La CEDH se prononce (aussi) sur le régime des hébergeurs

CEDH, Gde Ch., 16 juin 2015

La Cour Européenne des Droits de l’Homme (CEDH) a eu l’occasion d’apporter sa pierre à l’édifice du régime dérogatoire des hébergeurs de contenus par une décision remarquée et dont l’approche est sensiblement différente de celle de la Cour de Justice de l’Union Européenne (CJUE).

Le litige d’origine oppose devant les juridictions estoniennes la société Delfi AS, éditeur d’un site web d’information, et l’un des actionnaires d’une société faisant l’objet d’un article sur ce site. Suite à cet article, des propos injurieux à l’encontre de cet actionnaire sont postés dans la section dédiée aux commentaires sous le texte de l’article.

La politique de Delfi en matière de publication de commentaires consistait à ne pas assurer de modération a priori, exception faite des termes obscènes filtrés automatiquement. Delfi se réservait également la possibilité de supprimer les messages insultants. Enfin, le site intégrait une fonctionnalité de retrait de commentaires sur notification.

Selon la Cour d’Etat estonienne, Delfi ne devait cependant pas bénéficier du régime dérogatoire prévu par la directive 2000/31 e-commerce, car son rôle n’était pas purement technique, automatique et passif s’agissant des commentaires. Elle estimait donc qu’il fallait considérer Delfi comme éditeur des commentaires, et faisait primer le respect de l’honneur et de la réputation sur la liberté d’expression pour confirmer la condamnation de Delfi à des dommages et intérêts.

L’affaire est portée devant la CEDH, Delfi se fondant sur une violation de la liberté d’expression.
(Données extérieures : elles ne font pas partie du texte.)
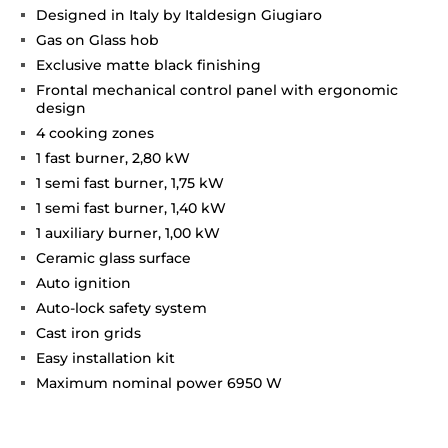
Designed in Italy by Italdesign Giugiaro
Gas on Glass hob
Exclusive matte black finishing
Frontal mechanical control panel with ergonomic
design
4 cooking zones
1 fast burner, 2,80 kW
1 semi fast burner, 1,75 kW
1 semi fast burner, 1,40 kW
1 auxiliary burner, 1,00 kW
Ceramic glass surface
Auto ignition
Auto-lock safety system
Cast iron grids
Easy installation kit
Maximum nominal power 6950 W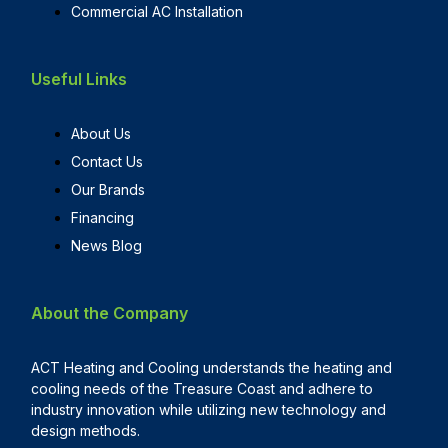
Commercial AC Installation
Useful Links
About Us
Contact Us
Our Brands
Financing
News Blog
About the Company
ACT Heating and Cooling understands the heating and
cooling needs of the Treasure Coast and adhere to
industry innovation while utilizing new technology and
design methods.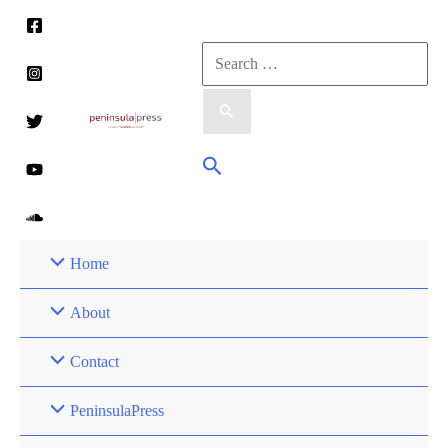
Skip
to
Search
content
for:
Search
Home
About
Contact
PeninsulaPress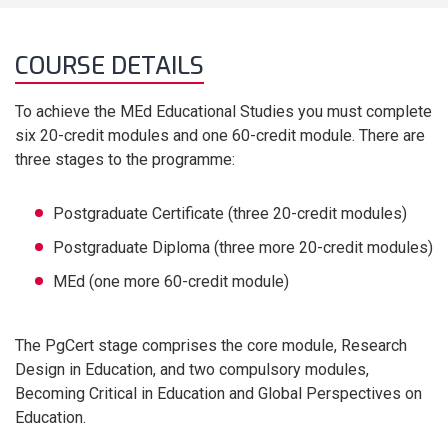
COURSE DETAILS
To achieve the MEd Educational Studies you must complete
six 20-credit modules and one 60-credit module. There are
three stages to the programme:
Postgraduate Certificate (three 20-credit modules)
Postgraduate Diploma (three more 20-credit modules)
MEd (one more 60-credit module)
The PgCert stage comprises the core module, Research
Design in Education, and two compulsory modules,
Becoming Critical in Education and Global Perspectives on
Education.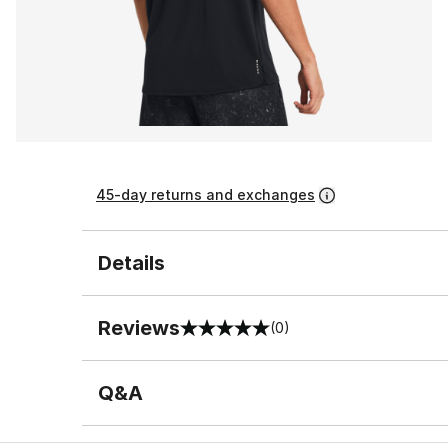
45-day returns and exchanges
Details
Reviews
(0)
0 out of 5 rating
Q&A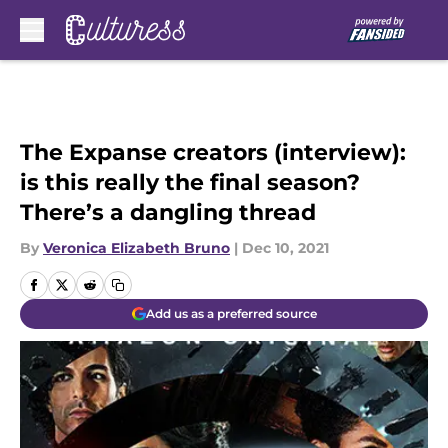
Skip to main content
The Expanse creators (interview):
is this really the final season?
There’s a dangling thread
By
Veronica Elizabeth Bruno
|
Dec 10, 2021
Add us as a preferred source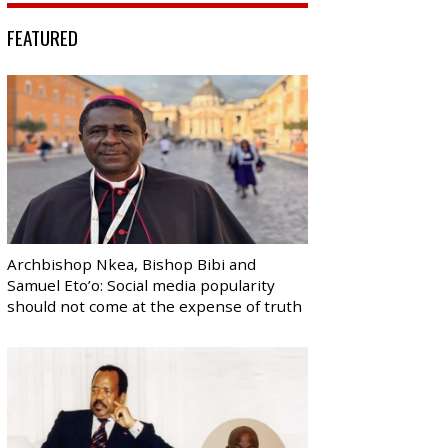
FEATURED
Archbishop Nkea, Bishop Bibi and
Samuel Eto’o: Social media popularity
should not come at the expense of truth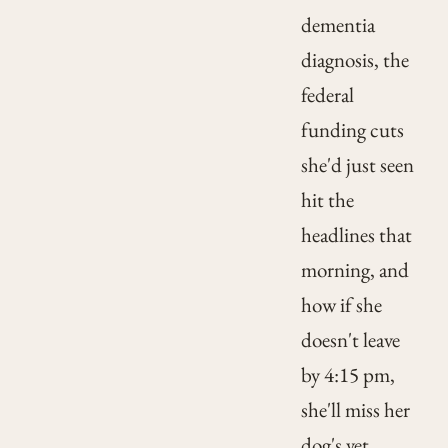
dementia
diagnosis, the
federal
funding cuts
she'd just seen
hit the
headlines that
morning, and
how if she
doesn't leave
by 4:15 pm,
she'll miss her
dog's vet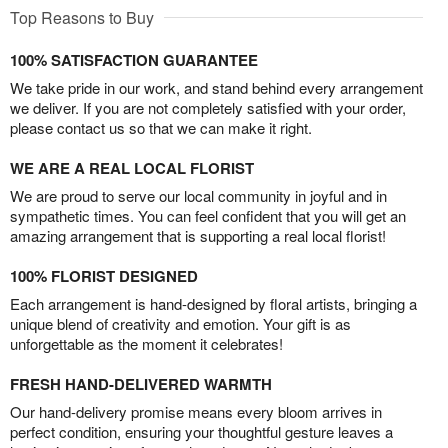
Top Reasons to Buy
100% SATISFACTION GUARANTEE
We take pride in our work, and stand behind every arrangement
we deliver. If you are not completely satisfied with your order,
please contact us so that we can make it right.
WE ARE A REAL LOCAL FLORIST
We are proud to serve our local community in joyful and in
sympathetic times. You can feel confident that you will get an
amazing arrangement that is supporting a real local florist!
100% FLORIST DESIGNED
Each arrangement is hand-designed by floral artists, bringing a
unique blend of creativity and emotion. Your gift is as
unforgettable as the moment it celebrates!
FRESH HAND-DELIVERED WARMTH
Our hand-delivery promise means every bloom arrives in
perfect condition, ensuring your thoughtful gesture leaves a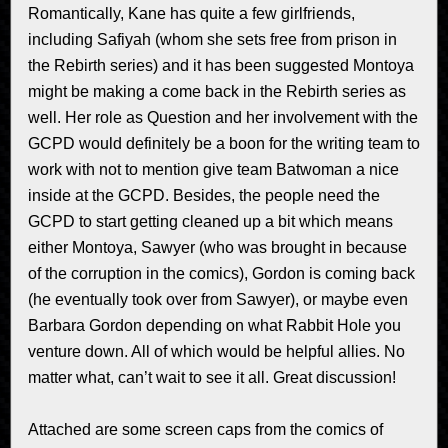
Romantically, Kane has quite a few girlfriends,
including Safiyah (whom she sets free from prison in
the Rebirth series) and it has been suggested Montoya
might be making a come back in the Rebirth series as
well. Her role as Question and her involvement with the
GCPD would definitely be a boon for the writing team to
work with not to mention give team Batwoman a nice
inside at the GCPD. Besides, the people need the
GCPD to start getting cleaned up a bit which means
either Montoya, Sawyer (who was brought in because
of the corruption in the comics), Gordon is coming back
(he eventually took over from Sawyer), or maybe even
Barbara Gordon depending on what Rabbit Hole you
venture down. All of which would be helpful allies. No
matter what, can’t wait to see it all. Great discussion!
Attached are some screen caps from the comics of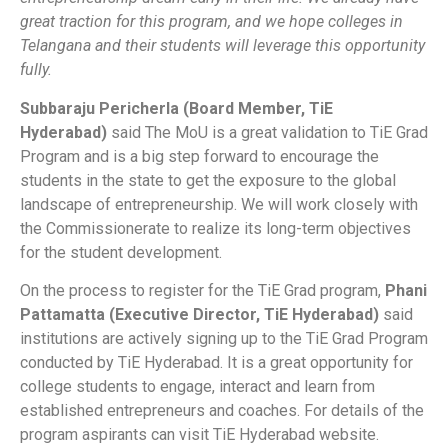
great traction for this program, and we hope colleges in
Telangana and their students will leverage this opportunity
fully.
Subbaraju Pericherla (Board Member, TiE
Hyderabad)
said The MoU is a great validation to TiE Grad
Program and is a big step forward to encourage the
students in the state to get the exposure to the global
landscape of entrepreneurship. We will work closely with
the Commissionerate to realize its long-term objectives
for the student development.
On the process to register for the TiE Grad program,
Phani
Pattamatta (Executive Director, TiE Hyderabad)
said
institutions are actively signing up to the TiE Grad Program
conducted by TiE Hyderabad. It is a great opportunity for
college students to engage, interact and learn from
established entrepreneurs and coaches. For details of the
program aspirants can visit TiE Hyderabad website.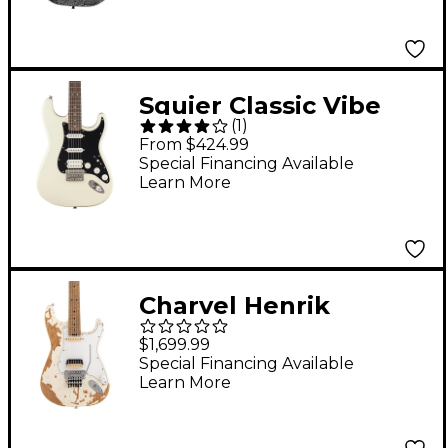
Fracture White
Squier Classic Vibe
(
1
)
'70s Stratocaster HSS
From $424.99
Electric Guitar -
Special Financing Available
Learn More
Olympic White
Charvel Henrik
Danhage Limited-
$1,699.99
Edition Signature Pro-
Special Financing Available
Learn More
Mod So-Cal Style 1
Electric Guitar White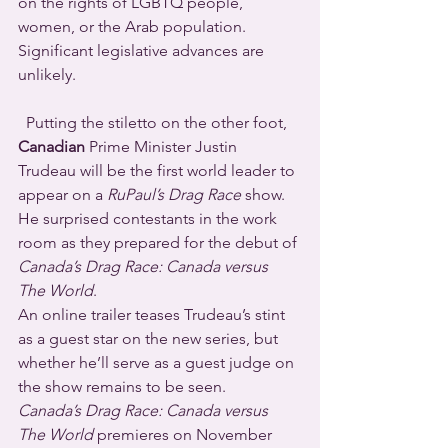
on the rights of LGBTQ people, 
women, or the Arab population. 
Significant legislative advances are 
unlikely.
  Putting the stiletto on the other foot, 
Canadian
 Prime Minister Justin 
Trudeau will be the first world leader to 
appear on a 
RuPaul’s Drag Race
 show.  
He surprised contestants in the work 
room as they prepared for the debut of 
Canada’s Drag Race: Canada versus 
The World
.
An online trailer teases Trudeau’s stint 
as a guest star on the new series, but 
whether he’ll serve as a guest judge on 
the show remains to be seen.
Canada’s Drag Race: Canada versus 
The World
 premieres on November 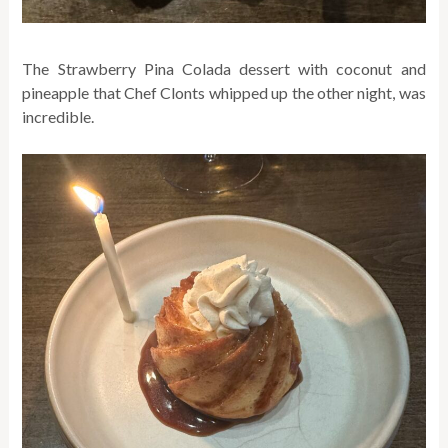
The Strawberry Pina Colada dessert with coconut and
pineapple that Chef Clonts whipped up the other night, was
incredible.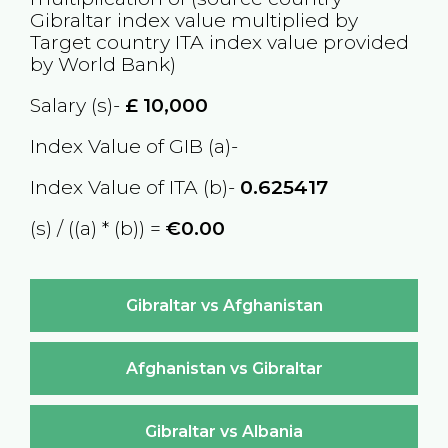
Gibraltar
index value multiplied by
Target country
ITA
index value provided
by World Bank)
Salary (s)-
£
10,000
Index Value of GIB (a)-
Index Value of ITA (b)-
0.625417
(s) / ((a) * (b)) =
€0.00
Gibraltar vs Afghanistan
Afghanistan vs Gibraltar
Gibraltar vs Albania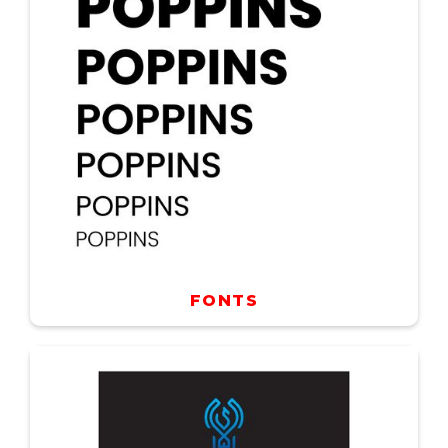
FONTS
Le 10 octobre 2013, celle-ci rejetait le recours de Delfi, estimant qu’il n’y avait pas d’atteinte disproportionnée à la liberté d’expression, et cette dernière porte l’affaire devant la Grande Chambre de la CEDH.

Tout d’abord, la Cour considère qu’il n’est pas possible d’exiger qu’un site web supporte une responsabilité générale vis-à-vis des commentaires sur lesquels il n’a pas de contrôle éditorial. L’appréciation de la responsabilité peut cependant varier selon le type de site web. En creux, elle entend qu’un grand site d’actualité, exploité à titre professionnel et à des fins commerciales, invitant les internautes à commenter ses articles, devrait nécessairement supporter une responsabilité accrue en comparaison d’autres sites qui n’influencent en aucune manière le contenu généré par les utilisateurs ou à l’ampleur modeste.

La Cour procède ensuite à sa propre analyse du régime de responsabilité dont Delfi devait relever concernant la section dédiée aux commentaires. Elle estime ainsi que, dans la mesure où la société appelait activement les lecteurs à commenter afin de générer du trafic et des revenus publicitaires, les commentaires représentaient un intérêt économique.

Elle estime également que les mesures mises en place par Delfi, (charte de bonnes pratiques, possibilité de restreindre la possibilité de commenter, possibilité technique d’éditer ou supprimer les commentaires) caractérisait un contrôle important sur les commentaires. Elle valide ainsi le raisonnement de la Cour estonienne et écarte le régime dérogatoire des hébergeurs.

La Cour relève également que les mécanismes de filtrage mis en place en l’espèce n’avaient pas été suffisants pour empêcher la survenance d’un dommage, ce qui pouvait engager la responsabilité de l’éditeur. Elle valide ainsi sur ce point la décision estonienne et affirme que les Etats contractants sont fondés à juger qu’un site est responsable des commentaires, sans violation de la liberté d’expression, si le site ne prend pas de mesures pour retirer les commentaires illicites « sans délai après leur publication, et ce même en l’absence de notification ».